プルートは驚いたふうに振り向き制止の声を掛ける。

「なッ!?ま、まて。ちょっとこれは……卑怯じゃないか…?4対1とか……正気か?」

「敵地に踏み込んだのはアンタの方だし、卑怯とは言わないでよね」


ミルキーの自信たっぷりの声に理解したのか、さっきまでの焦り顔は無くなりニヤリと笑う。

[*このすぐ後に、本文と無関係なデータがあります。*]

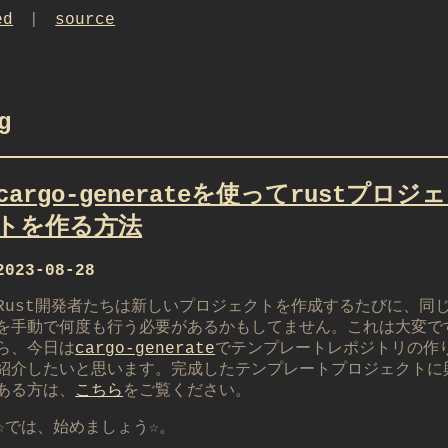
ed
|
source
g
cargo-generateを使ってrustプロジ
トを作る方法
2023-08-28
Rust開発者たちは新しいプロジェクトを作成するたびに、同
を手動で何度も行う必要があるかもしてません。これは大変で
ら、今日は
cargo-generate
でテンプレートレポジトリの作
紹介したいと思います。完成したテンプレートプロジェクトに
ある方は、
こちら
をご覧ください。
☆では、始めましょう☆。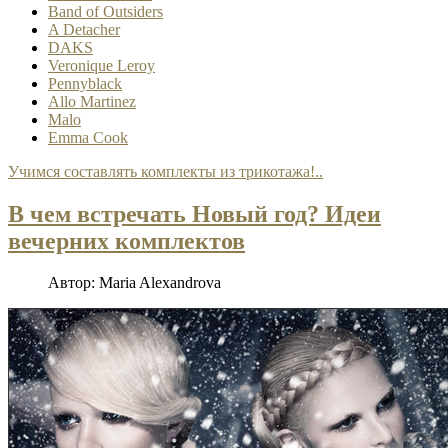
Band of Outsiders
A Detacher
DAKS
Veronique Leroy
Pennyblack
Allo Martinez
Malo
Emma Cook
Учимся составлять комплекты из трикотажа!..
В чем встречать Новый год? Идеи
вечерних комплектов
Автор:
Maria Alexandrova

「ふん…なるほどな…俺一人なら数で攻めれば勝てると思って素直に案内したということか」

「そういうことだ。今なら見逃してやるよ。とっとと帰りな」

「俺がこの程度の事で、逃げ出すと思っているのか?」


プルートは剣技に自信があるのか余裕の表情でいる。

「ふーん。じゃあボコボコにするけど…覚悟はいいかしら?」

殺意に目覚めたのか握り拳を作りパンッパンッと音を立てる。

「くくく…まあいい。4対1でもぶっ飛ばしてやるよ…さぁーこい!」

戦いの火蓋が今切って落とされた。



        ★



「はぁ〜あ。アタシ疲れたし先にお風呂に入ってくるわね〜」

ミルキーは、そう言いうと背を伸ばしながら家の奥へ入っていった。

「お、おう…」

「それでどうします。この人?」

皆にボコボコにされて、倒れ込んだプルートの顔にモップをグリグリ押し付けながらサダルメリクは聞いてくる。


「ぐっ……くそぉ…」

手痛くやられたのか体を上手く起こせない様子だった。

レグレスは腕を組み、少し間を開けて一言を放つ。

「家の前に放り出すか」

「え?」

思わぬ言葉にルークスは間抜けな声が出る。


「そうですね。こんな奴すぐに叩き出しましょう!」

グリグリとモップを押し付けていたサダルメリクは一旦離れ、モップをバットのように素振りを始める。

「ではいきますよ〜?それぇー!」

そのまま彼のお尻に向けて、思いっきりモップで叩き飛ばす。

「ごはっ!?」

見事クリティカルヒットし、玄関から突き飛ばすように追い出される。


「これで懲りたら、もう二度と来ないでくださいね♪」

ニッコリと笑顔で見送り、パタンと玄関の扉を閉める。

痛そうだな…と思いながら、ルークスは彼の隣に歩み声を掛ける。

「………大丈夫か?」

辛そうに立ち上がり、忌々しそうに呟く。

「ぐっ…あの女…モップで殴ってくるとは…」


「まあでも、これで分かったろ。ここに来ても返り討ちに遭うだけだ…テーベの事は諦めるんだな」

ルークスの言葉にプルートは何かを見つめるような眼差しで答える。

「………俺は…諦めんぞ」


「しつこい奴だな。何だってお前はそこまでしてテーベを狙うんだ?」

ミルキーやヒマリアから聞いた話では、絶対悪の象徴は魔物を殺す事に特化した組織だと聞いている。

人に危害を加えない魔物でも、容赦なく叩き潰す。

それが絶対悪の象徴、だが、プルートには何かあってテーベに執着しているように見えた。


「……お前に話す事は無い」

「またそれか?ま、別にいいけどよ。ずっとここにいるとミルキーの奴がまたしばきに来ると思うから離れた方がいいぞ」

「チッ…あの暴力エルフが……明日も来てやるから覚悟しておくんだな…」

捨て台詞を吐き、この場から去って行った。